What you are asked to do: Reproduce each record below in full, word for word, without images.

>>>

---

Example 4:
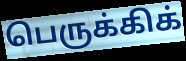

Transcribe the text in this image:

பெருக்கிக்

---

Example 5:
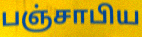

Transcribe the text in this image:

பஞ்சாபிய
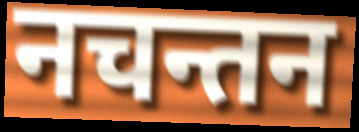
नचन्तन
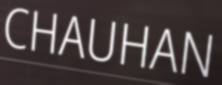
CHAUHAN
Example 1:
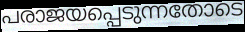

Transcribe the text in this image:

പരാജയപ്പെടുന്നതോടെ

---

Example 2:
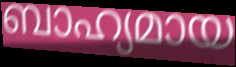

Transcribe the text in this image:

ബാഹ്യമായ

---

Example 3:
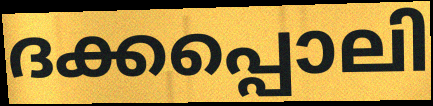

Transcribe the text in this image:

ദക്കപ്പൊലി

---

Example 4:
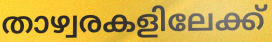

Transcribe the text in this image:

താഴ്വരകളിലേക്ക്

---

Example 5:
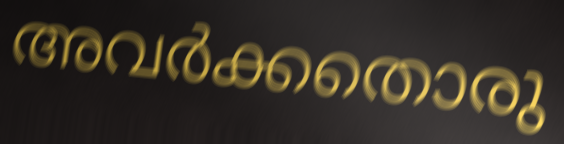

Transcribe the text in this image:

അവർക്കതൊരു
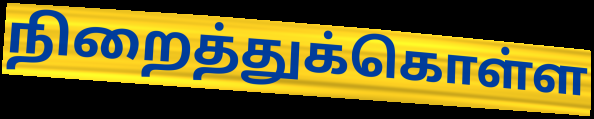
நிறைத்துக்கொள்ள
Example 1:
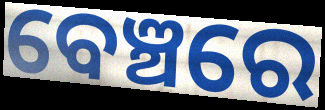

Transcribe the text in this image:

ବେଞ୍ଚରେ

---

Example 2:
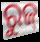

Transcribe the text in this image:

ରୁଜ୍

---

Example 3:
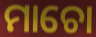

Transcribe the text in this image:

<<<

Task response:
---

Example 4:

Transcribe the text in this image:

பெருக்கிக்

---

Example 5:

Transcribe the text in this image:

பஞ்சாபிய
नचन्तन
CHAUHAN
Example 1:

Transcribe the text in this image:

പരാജയപ്പെടുന്നതോടെ

---

Example 2:

Transcribe the text in this image:

ബാഹ്യമായ

---

Example 3:

Transcribe the text in this image:

ദക്കപ്പൊലി

---

Example 4:

Transcribe the text in this image:

താഴ്വരകളിലേക്ക്

---

Example 5:

Transcribe the text in this image:

അവർക്കതൊരു
நிறைத்துக்கொள்ள
Example 1:

Transcribe the text in this image:

ବେଞ୍ଚରେ

---

Example 2:

Transcribe the text in this image:

ରୁଜ୍

---

Example 3:

Transcribe the text in this image:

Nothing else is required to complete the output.